[[ Records for this task, beginning ]]
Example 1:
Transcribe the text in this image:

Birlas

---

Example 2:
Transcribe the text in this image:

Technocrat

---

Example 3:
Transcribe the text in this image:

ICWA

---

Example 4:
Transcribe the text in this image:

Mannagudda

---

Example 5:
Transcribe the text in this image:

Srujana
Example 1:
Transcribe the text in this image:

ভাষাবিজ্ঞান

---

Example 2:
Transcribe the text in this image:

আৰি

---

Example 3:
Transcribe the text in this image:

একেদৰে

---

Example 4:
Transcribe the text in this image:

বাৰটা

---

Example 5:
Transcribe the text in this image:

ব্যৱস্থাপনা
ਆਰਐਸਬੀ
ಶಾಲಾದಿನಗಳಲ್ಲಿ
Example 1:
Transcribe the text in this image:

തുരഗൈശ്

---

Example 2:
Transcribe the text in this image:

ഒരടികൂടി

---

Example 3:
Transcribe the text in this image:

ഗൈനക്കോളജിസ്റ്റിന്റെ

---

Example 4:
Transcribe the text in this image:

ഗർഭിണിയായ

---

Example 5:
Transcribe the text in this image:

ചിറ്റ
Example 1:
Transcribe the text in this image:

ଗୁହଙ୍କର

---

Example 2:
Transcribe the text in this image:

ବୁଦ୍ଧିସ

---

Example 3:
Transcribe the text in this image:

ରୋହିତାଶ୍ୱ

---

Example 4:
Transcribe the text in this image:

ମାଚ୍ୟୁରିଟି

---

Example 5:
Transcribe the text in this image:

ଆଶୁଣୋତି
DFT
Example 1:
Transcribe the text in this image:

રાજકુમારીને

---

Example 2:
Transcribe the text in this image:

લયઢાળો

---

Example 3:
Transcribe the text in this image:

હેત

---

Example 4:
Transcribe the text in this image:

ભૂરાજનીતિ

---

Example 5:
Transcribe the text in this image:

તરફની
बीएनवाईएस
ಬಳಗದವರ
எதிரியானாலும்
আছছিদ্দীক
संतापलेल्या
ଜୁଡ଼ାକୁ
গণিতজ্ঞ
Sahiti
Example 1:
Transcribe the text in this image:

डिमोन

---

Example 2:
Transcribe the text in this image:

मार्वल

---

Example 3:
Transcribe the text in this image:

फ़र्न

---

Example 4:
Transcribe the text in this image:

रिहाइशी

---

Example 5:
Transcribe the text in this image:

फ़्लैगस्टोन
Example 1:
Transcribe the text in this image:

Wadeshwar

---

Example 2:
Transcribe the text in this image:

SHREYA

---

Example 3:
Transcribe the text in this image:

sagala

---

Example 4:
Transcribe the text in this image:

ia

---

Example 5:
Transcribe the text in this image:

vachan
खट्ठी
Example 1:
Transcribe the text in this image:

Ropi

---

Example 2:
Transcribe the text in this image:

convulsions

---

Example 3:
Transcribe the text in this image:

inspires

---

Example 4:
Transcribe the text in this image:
[[ Records for this task, end ]]
Task requirements:
The answer must be a word-for-word transcription of every record above.

Result below:
Example 1:
Transcribe the text in this image:

Birlas

---

Example 2:
Transcribe the text in this image:

Technocrat

---

Example 3:
Transcribe the text in this image:

ICWA

---

Example 4:
Transcribe the text in this image:

Mannagudda

---

Example 5:
Transcribe the text in this image:

Srujana
Example 1:
Transcribe the text in this image:

ভাষাবিজ্ঞান

---

Example 2:
Transcribe the text in this image:

আৰি

---

Example 3:
Transcribe the text in this image:

একেদৰে

---

Example 4:
Transcribe the text in this image:

বাৰটা

---

Example 5:
Transcribe the text in this image:

ব্যৱস্থাপনা
ਆਰਐਸਬੀ
ಶಾಲಾದಿನಗಳಲ್ಲಿ
Example 1:
Transcribe the text in this image:

തുരഗൈശ്

---

Example 2:
Transcribe the text in this image:

ഒരടികൂടി

---

Example 3:
Transcribe the text in this image:

ഗൈനക്കോളജിസ്റ്റിന്റെ

---

Example 4:
Transcribe the text in this image:

ഗർഭിണിയായ

---

Example 5:
Transcribe the text in this image:

ചിറ്റ
Example 1:
Transcribe the text in this image:

ଗୁହଙ୍କର

---

Example 2:
Transcribe the text in this image:

ବୁଦ୍ଧିସ

---

Example 3:
Transcribe the text in this image:

ରୋହିତାଶ୍ୱ

---

Example 4:
Transcribe the text in this image:

ମାଚ୍ୟୁରିଟି

---

Example 5:
Transcribe the text in this image:

ଆଶୁଣୋତି
DFT
Example 1:
Transcribe the text in this image:

રાજકુમારીને

---

Example 2:
Transcribe the text in this image:

લયઢાળો

---

Example 3:
Transcribe the text in this image:

હેત

---

Example 4:
Transcribe the text in this image:

ભૂરાજનીતિ

---

Example 5:
Transcribe the text in this image:

તરફની
बीएनवाईएस
ಬಳಗದವರ
எதிரியானாலும்
আছছিদ্দীক
संतापलेल्या
ଜୁଡ଼ାକୁ
গণিতজ্ঞ
Sahiti
Example 1:
Transcribe the text in this image:

डिमोन

---

Example 2:
Transcribe the text in this image:

मार्वल

---

Example 3:
Transcribe the text in this image:

फ़र्न

---

Example 4:
Transcribe the text in this image:

रिहाइशी

---

Example 5:
Transcribe the text in this image:

फ़्लैगस्टोन
Example 1:
Transcribe the text in this image:

Wadeshwar

---

Example 2:
Transcribe the text in this image:

SHREYA

---

Example 3:
Transcribe the text in this image:

sagala

---

Example 4:
Transcribe the text in this image:

ia

---

Example 5:
Transcribe the text in this image:

vachan
खट्ठी
Example 1:
Transcribe the text in this image:

Ropi

---

Example 2:
Transcribe the text in this image:

convulsions

---

Example 3:
Transcribe the text in this image:

inspires

---

Example 4:
Transcribe the text in this image:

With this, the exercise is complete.